No meeting was held with respondent after September 25 and on September 30 two thirds of the employees walked out on strike, although Morley sent them word and also told them personally that they would be discharged if they ceased work. Respondent then notified all strikers to return to the plant by October 5 and, as to those who did not return, cancelled group insurance and treated their employment as terminated.

The Board found that the buffers quit work in good faith because of abnormally dangerous working conditions and that respondent violated Section 8(a) (1) and (3) of the Act in discharging them. It decided that in spite of the no-strike provision of the bargaining contract the cessation of work by the 17 buffers was protected under Section 502 of the Labor Management Relations Act of 1947, 29 U.S.C. § 143, 29 U.S.C.A. § 143, the pertinent portion of which provides that "the quitting of labor by an employee or employees in good faith because of abnormally dangerous conditions for work at the place of employment of such employee or employees" shall not be "deemed a strike under this Act." The Board also decided that respondent violated the statute by discharging 86 other employees who struck in protest against respondent's unfair labor practice; in dismissing the buffers and in refusing to reinstate certain employees who applied for reinstatement; and by threatening to discharge its employees if they went out on strike. Lastly the Board found that respondent violated Section 8(a) (1) and (5) of the Act by refusing to bargain with its employees' union representative in regard to the discharged buffers' grievance, and by insisting that any new contract apply only to employees who had not struck.

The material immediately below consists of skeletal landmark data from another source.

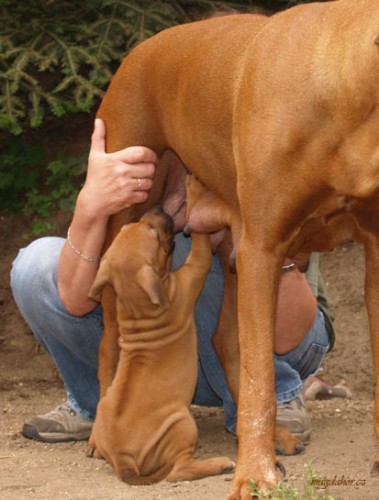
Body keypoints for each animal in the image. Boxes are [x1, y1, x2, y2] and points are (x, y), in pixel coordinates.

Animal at [87, 203, 235, 484]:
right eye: (154, 233)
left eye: (131, 225)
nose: (158, 209)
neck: (136, 304)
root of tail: (121, 458)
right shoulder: (193, 272)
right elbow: (201, 247)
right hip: (182, 423)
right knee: (179, 470)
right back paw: (220, 464)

We deem it unnecessary to discuss every point raised by astute counsel for respondent. The contention that the Board improperly found that respondent, in violation of Section 8(a) (1) of the Act, threatened to discharge several employees if they joined the strike of September 30, was raised neither before the trial examiner had issued his intermediate order nor before the Board and therefore we do not consider it. Section 10(e). Cf. Federal Power Commission v. Colorado Interstate Gas Company, 348 U.S. 492, 497-502, 75 S.Ct. 467, 99 L.Ed. 583; National Labor Relations Board v. Vulcan Forging Company, 6 Cir., 188 F.2d 927, 929-930.

The Board's decision depends largely upon questions of fact as to which it made findings which are vigorously attacked by respondent. The findings are sustained by substantial evidence upon the record considered as a whole and in general the Board must be sustained.

Respondent contends that the discharge of the buffers held to be wrongful cannot be considered because respondent had no notice until the filing of the amended complaint on July 30, 1954, of the charge that the buffers' cessation of work on August 31, 1953, was protected under Section 502 because the 17 buffers in good faith believed that conditions in their workroom were abnormally dangerous. The charge filed October 14, 1953, complained that on Monday, August 31, respondent discharged its employees in the buffing room because of their activities "in attempting to obtain correction of a faulty blower system." The amended charge filed December 11, 1953, set up that respondent, on or about Monday, August 31, 1953, discharged "all its employees in the buffing room because of their concerted activities in attempting to obtain correction of a faulty blower system." Both charges were filed within the six-month period specified in 29 U.S.C. § 160(b), 29 U.S.C.A. § 160(b).

The purpose of a charge is to set in motion the machinery of an inquiry. National Labor Relations Board v. Westex Boot & Shoe Co., 5 Cir., 190 F.2d 12, 13; National Labor Relations Board v. General Shoe Corporation, 6 Cir., 192 F.2d 504, 505. The charge is not a pleading. National Labor Relations Board v. Indiana & Michigan Electric Co., 318 U.S. 9, 63 S.Ct. 394, 87 L.Ed. 579; National Labor Relations Board v. General Shoe Corporation, supra, 192 F.2d 505; Kansas Milling Co. v. National Labor Relations Board, 10 Cir., 185 F.2d 413, 415. The strictness of formal pleadings should not be required therein. Kansas Milling Co. v. National Labor Relations Board, supra; National Labor Relations Board v. Kingston Cake Co., Inc., 3 Cir., 191 F.2d 563, 567.